Data for this exercise -
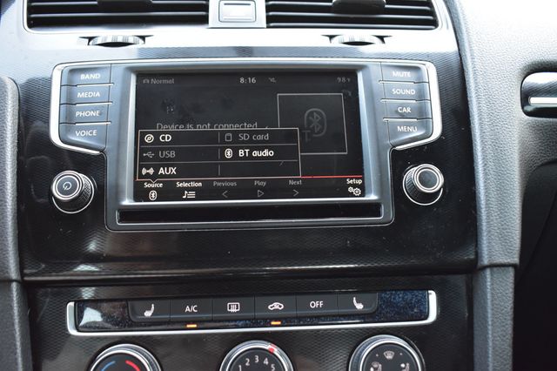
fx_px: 580
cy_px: 186
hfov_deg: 51.3
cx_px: 278
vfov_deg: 35.5
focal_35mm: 38
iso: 1600
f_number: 5.6
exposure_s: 1/15
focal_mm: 25
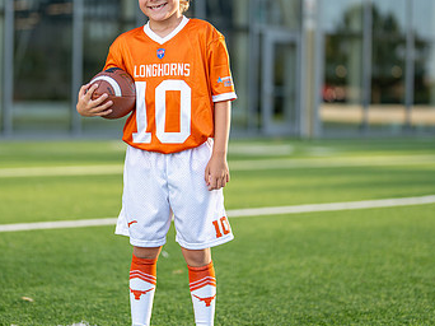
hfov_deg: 20.0
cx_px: 163
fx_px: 1231
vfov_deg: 15.1
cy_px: 131
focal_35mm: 98
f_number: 1.2
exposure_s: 1/2000
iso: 100
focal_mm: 50
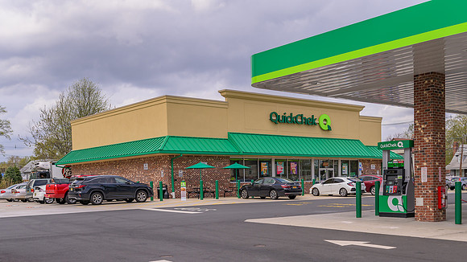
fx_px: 525
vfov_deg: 27.5
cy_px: 209
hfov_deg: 47.7
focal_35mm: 42
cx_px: 274
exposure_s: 1/1000
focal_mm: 30
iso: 100
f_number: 4
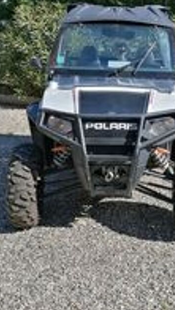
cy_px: 155
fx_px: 421
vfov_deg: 40.6
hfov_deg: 23.4
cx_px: 115
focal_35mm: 51
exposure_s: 1/1086
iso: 50
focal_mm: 5.4
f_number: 1.8
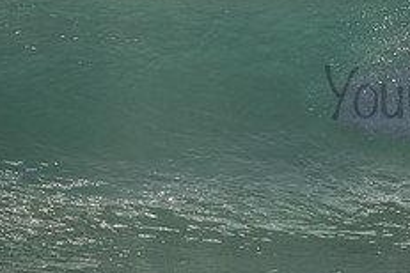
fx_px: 14281
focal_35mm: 1254
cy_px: 77
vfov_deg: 1.1
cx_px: 508
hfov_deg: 1.6
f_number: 5.6
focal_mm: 500
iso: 72
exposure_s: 1/2000
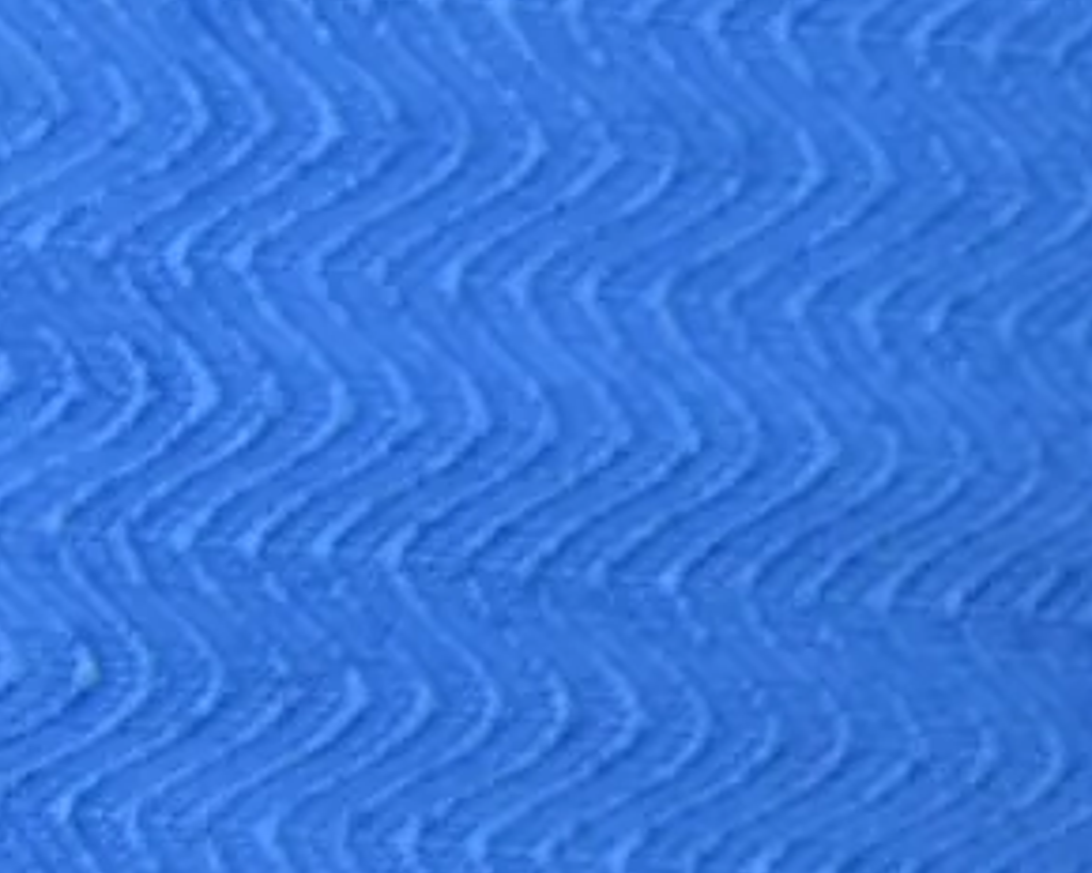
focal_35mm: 286
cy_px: -77
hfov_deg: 5.7
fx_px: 9248
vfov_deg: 5.4
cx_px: 4650
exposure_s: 1/400
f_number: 8
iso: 200
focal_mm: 23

Exercise goal -
Return each line above exactly; any pictures are to be skipped.

Solution -
fx_px: 580
cy_px: 186
hfov_deg: 51.3
cx_px: 278
vfov_deg: 35.5
focal_35mm: 38
iso: 1600
f_number: 5.6
exposure_s: 1/15
focal_mm: 25
hfov_deg: 20.0
cx_px: 163
fx_px: 1231
vfov_deg: 15.1
cy_px: 131
focal_35mm: 98
f_number: 1.2
exposure_s: 1/2000
iso: 100
focal_mm: 50
fx_px: 525
vfov_deg: 27.5
cy_px: 209
hfov_deg: 47.7
focal_35mm: 42
cx_px: 274
exposure_s: 1/1000
focal_mm: 30
iso: 100
f_number: 4
cy_px: 155
fx_px: 421
vfov_deg: 40.6
hfov_deg: 23.4
cx_px: 115
focal_35mm: 51
exposure_s: 1/1086
iso: 50
focal_mm: 5.4
f_number: 1.8
fx_px: 14281
focal_35mm: 1254
cy_px: 77
vfov_deg: 1.1
cx_px: 508
hfov_deg: 1.6
f_number: 5.6
focal_mm: 500
iso: 72
exposure_s: 1/2000
focal_35mm: 286
cy_px: -77
hfov_deg: 5.7
fx_px: 9248
vfov_deg: 5.4
cx_px: 4650
exposure_s: 1/400
f_number: 8
iso: 200
focal_mm: 23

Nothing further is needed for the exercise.